# [Work item]
Lay out the part of the listing that opens with the line containing "Switch to mobile style" and closes with the line containing "Ilmoita asiaton sisältö" as a Markdown table with the columns Row and Text, numbering each line and leaving out blank lines.

# [Data extracts]

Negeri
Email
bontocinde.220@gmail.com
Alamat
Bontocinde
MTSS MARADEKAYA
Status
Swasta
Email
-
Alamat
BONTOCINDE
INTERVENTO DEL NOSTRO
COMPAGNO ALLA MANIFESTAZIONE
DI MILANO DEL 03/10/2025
==
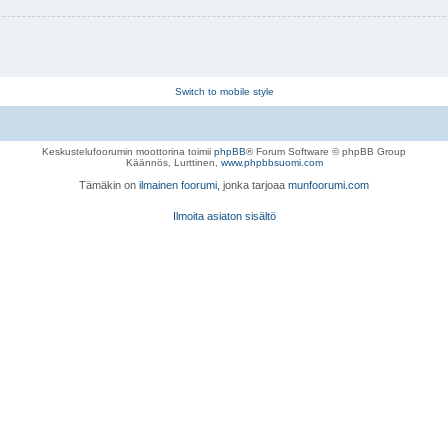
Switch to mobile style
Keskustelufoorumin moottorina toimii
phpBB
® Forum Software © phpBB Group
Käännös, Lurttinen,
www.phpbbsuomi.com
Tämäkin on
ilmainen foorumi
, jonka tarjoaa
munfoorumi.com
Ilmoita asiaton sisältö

# [Answer]
| Row | Text |
|---|---|
| 1 | Switch to mobile style |
| 2 | Keskustelufoorumin moottorina toimii |
| 3 | phpBB |
| 4 | ® Forum Software © phpBB Group |
| 5 | Käännös, Lurttinen, |
| 6 | www.phpbbsuomi.com |
| 7 | Tämäkin on |
| 8 | ilmainen foorumi |
| 9 | , jonka tarjoaa |
| 10 | munfoorumi.com |
| 11 | Ilmoita asiaton sisältö |